Quel a été l'impact ce droit de vote aux femmes sur la société ? CHRISTINE BARD Le changement a été brusque pour certaines. Il y a des femmes qui n'ont pas apprécié cette évolution et qui restaient dans une attitude traditionnelle. Les femmes ont voté massivement. C'était un vote plus conservateur et plus modéré que les hommes. Mais ce qui n'a pas changé, c'est la masculinité du pouvoir, les hommes ont gardé les postes clés. Avant Simone Weil en 1974, il y a eu qu'une seule ministre : Germaine Poinso-Chapuis, elle est restée un an seulement au gouvernement entre 1947-1948. Ca fait très peu de femmes au gouvernement et très peu d'élues. Ce n'est pas qu'il y avait peu de femmes actives, mais le pouvoir est resté masculin et les hommes continuaient à occuper les postes sans chercher à le partager avec les femmes. A l'exception du parti communiste qui se distingue un peu par une attitude plus active à l'égard de la promotion des femmes en politique. Le droit de vote des femmes en 1944-45 n'a pas été la révolution que les féministes attendaient. C'était une égalité de droit, mais sans égalité de chances pour se faire élire.
MICHELLE ZANCARINI-FOURNEL Sur le moment même, l'obtention du droit de vote des femmes n'était pas considéré comme un événement. Il y avait même cette idée que les femmes, il faut les aider à comprendre et les accompagner dans le processus de vote. Dans le "
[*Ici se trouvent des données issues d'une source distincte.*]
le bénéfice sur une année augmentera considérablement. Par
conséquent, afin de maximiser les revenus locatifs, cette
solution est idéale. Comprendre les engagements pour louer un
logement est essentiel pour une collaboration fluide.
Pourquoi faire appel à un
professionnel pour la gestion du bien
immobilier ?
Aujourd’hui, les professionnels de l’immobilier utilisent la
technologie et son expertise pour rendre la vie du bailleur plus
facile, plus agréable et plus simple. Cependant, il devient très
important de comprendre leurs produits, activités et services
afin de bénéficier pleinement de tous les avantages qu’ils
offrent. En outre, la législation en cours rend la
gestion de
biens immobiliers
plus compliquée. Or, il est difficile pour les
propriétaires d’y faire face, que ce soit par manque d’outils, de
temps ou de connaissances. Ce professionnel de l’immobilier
Canard enchaîné" de cette époque, les caricatures étaient très anti-vote féminin, car le journal était très anti-clérical. Il y avait toute une série de caricatures où les femmes étaient représentées en prostituées, qui disaient "viens, je vais te faire voir ma carte d'électeur", ou bien des femmes avec des curés disant "c'est là qu'on dévote"... Il n'y a pas du tout un accueil enthousiaste de cette nouvelle mesure. Dans la première assemblée de 1946, les femmes élues l'ont été en tant que "femmes de" ou "veuves de", c'est-à-dire des femmes ou des veuves de résistants. Elles n'ont pas été élues en tant qu'individu femme.
Elles s'abstiennent plus et votent plus à droite jusqu'en 1981. Le suffragisme a été une revendication de longue durée. Après ça, il y a un renouveau de revendications féministes qui s'est porté autours des avortements clandestins à partir de 1956 ("planification de naissance") et le changement du droit car la condition civile n'avait quasiment pas évolué. Jusqu'en 1965, les femmes devaient demander l'autorisation du père ou du mari pour avoir un compte chèque. C'est à partir de cette date là que des droits ont été accordés. Le droit de vote des femmes n'a pas eu tellement d'effet, c'était "l'aboutissement d'un demi siècle de débats", disait Charles de Gaulle dans ses mémoires.